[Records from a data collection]
....

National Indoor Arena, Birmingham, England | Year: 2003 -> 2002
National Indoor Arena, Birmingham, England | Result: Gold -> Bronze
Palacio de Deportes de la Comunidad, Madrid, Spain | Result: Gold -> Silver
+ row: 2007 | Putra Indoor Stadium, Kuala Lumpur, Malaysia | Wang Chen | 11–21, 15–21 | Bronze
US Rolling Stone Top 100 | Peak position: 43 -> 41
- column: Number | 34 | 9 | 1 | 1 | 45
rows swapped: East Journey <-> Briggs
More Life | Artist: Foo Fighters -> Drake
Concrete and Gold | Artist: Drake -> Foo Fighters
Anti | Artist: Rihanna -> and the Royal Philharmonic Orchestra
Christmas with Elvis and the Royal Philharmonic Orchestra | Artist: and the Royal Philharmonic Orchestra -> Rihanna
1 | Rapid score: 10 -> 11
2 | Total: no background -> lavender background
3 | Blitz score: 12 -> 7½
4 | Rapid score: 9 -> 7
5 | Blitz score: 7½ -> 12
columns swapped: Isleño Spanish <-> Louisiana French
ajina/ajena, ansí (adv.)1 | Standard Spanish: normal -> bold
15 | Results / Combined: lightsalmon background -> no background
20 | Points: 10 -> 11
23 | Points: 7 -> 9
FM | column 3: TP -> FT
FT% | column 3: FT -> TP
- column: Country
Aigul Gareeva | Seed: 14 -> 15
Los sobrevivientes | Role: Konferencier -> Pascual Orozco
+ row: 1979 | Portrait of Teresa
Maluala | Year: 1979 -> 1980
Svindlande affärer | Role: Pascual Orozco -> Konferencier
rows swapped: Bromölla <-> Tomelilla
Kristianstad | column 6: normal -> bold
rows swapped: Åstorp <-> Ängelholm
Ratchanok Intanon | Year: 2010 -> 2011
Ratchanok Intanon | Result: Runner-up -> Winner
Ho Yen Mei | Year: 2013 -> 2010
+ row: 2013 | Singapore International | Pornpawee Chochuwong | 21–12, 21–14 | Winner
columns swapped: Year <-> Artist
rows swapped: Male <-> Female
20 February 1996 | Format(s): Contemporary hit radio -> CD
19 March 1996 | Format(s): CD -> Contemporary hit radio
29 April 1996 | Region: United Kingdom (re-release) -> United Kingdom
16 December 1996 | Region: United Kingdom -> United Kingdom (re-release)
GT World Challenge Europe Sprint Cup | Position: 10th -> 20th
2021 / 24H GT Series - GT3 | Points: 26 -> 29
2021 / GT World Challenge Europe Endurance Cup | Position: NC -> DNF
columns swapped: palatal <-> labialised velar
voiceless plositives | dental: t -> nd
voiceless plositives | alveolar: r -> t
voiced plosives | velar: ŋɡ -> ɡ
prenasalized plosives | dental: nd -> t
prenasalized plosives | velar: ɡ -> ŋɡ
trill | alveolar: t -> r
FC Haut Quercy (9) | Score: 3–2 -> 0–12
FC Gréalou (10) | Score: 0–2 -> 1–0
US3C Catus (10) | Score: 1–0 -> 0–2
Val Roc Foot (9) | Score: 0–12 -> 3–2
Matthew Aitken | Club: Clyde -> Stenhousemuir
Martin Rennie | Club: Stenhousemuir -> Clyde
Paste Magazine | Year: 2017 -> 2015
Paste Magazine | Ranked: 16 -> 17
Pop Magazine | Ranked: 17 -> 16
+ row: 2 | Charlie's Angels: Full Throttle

....

Given problem:
Return every line in these rows unchanged.

Result of the task:
National Indoor Arena, Birmingham, England | Year: 2003 -> 2002
National Indoor Arena, Birmingham, England | Result: Gold -> Bronze
Palacio de Deportes de la Comunidad, Madrid, Spain | Result: Gold -> Silver
+ row: 2007 | Putra Indoor Stadium, Kuala Lumpur, Malaysia | Wang Chen | 11–21, 15–21 | Bronze
US Rolling Stone Top 100 | Peak position: 43 -> 41
- column: Number | 34 | 9 | 1 | 1 | 45
rows swapped: East Journey <-> Briggs
More Life | Artist: Foo Fighters -> Drake
Concrete and Gold | Artist: Drake -> Foo Fighters
Anti | Artist: Rihanna -> and the Royal Philharmonic Orchestra
Christmas with Elvis and the Royal Philharmonic Orchestra | Artist: and the Royal Philharmonic Orchestra -> Rihanna
1 | Rapid score: 10 -> 11
2 | Total: no background -> lavender background
3 | Blitz score: 12 -> 7½
4 | Rapid score: 9 -> 7
5 | Blitz score: 7½ -> 12
columns swapped: Isleño Spanish <-> Louisiana French
ajina/ajena, ansí (adv.)1 | Standard Spanish: normal -> bold
15 | Results / Combined: lightsalmon background -> no background
20 | Points: 10 -> 11
23 | Points: 7 -> 9
FM | column 3: TP -> FT
FT% | column 3: FT -> TP
- column: Country
Aigul Gareeva | Seed: 14 -> 15
Los sobrevivientes | Role: Konferencier -> Pascual Orozco
+ row: 1979 | Portrait of Teresa
Maluala | Year: 1979 -> 1980
Svindlande affärer | Role: Pascual Orozco -> Konferencier
rows swapped: Bromölla <-> Tomelilla
Kristianstad | column 6: normal -> bold
rows swapped: Åstorp <-> Ängelholm
Ratchanok Intanon | Year: 2010 -> 2011
Ratchanok Intanon | Result: Runner-up -> Winner
Ho Yen Mei | Year: 2013 -> 2010
+ row: 2013 | Singapore International | Pornpawee Chochuwong | 21–12, 21–14 | Winner
columns swapped: Year <-> Artist
rows swapped: Male <-> Female
20 February 1996 | Format(s): Contemporary hit radio -> CD
19 March 1996 | Format(s): CD -> Contemporary hit radio
29 April 1996 | Region: United Kingdom (re-release) -> United Kingdom
16 December 1996 | Region: United Kingdom -> United Kingdom (re-release)
GT World Challenge Europe Sprint Cup | Position: 10th -> 20th
2021 / 24H GT Series - GT3 | Points: 26 -> 29
2021 / GT World Challenge Europe Endurance Cup | Position: NC -> DNF
columns swapped: palatal <-> labialised velar
voiceless plositives | dental: t -> nd
voiceless plositives | alveolar: r -> t
voiced plosives | velar: ŋɡ -> ɡ
prenasalized plosives | dental: nd -> t
prenasalized plosives | velar: ɡ -> ŋɡ
trill | alveolar: t -> r
FC Haut Quercy (9) | Score: 3–2 -> 0–12
FC Gréalou (10) | Score: 0–2 -> 1–0
US3C Catus (10) | Score: 1–0 -> 0–2
Val Roc Foot (9) | Score: 0–12 -> 3–2
Matthew Aitken | Club: Clyde -> Stenhousemuir
Martin Rennie | Club: Stenhousemuir -> Clyde
Paste Magazine | Year: 2017 -> 2015
Paste Magazine | Ranked: 16 -> 17
Pop Magazine | Ranked: 17 -> 16
+ row: 2 | Charlie's Angels: Full Throttle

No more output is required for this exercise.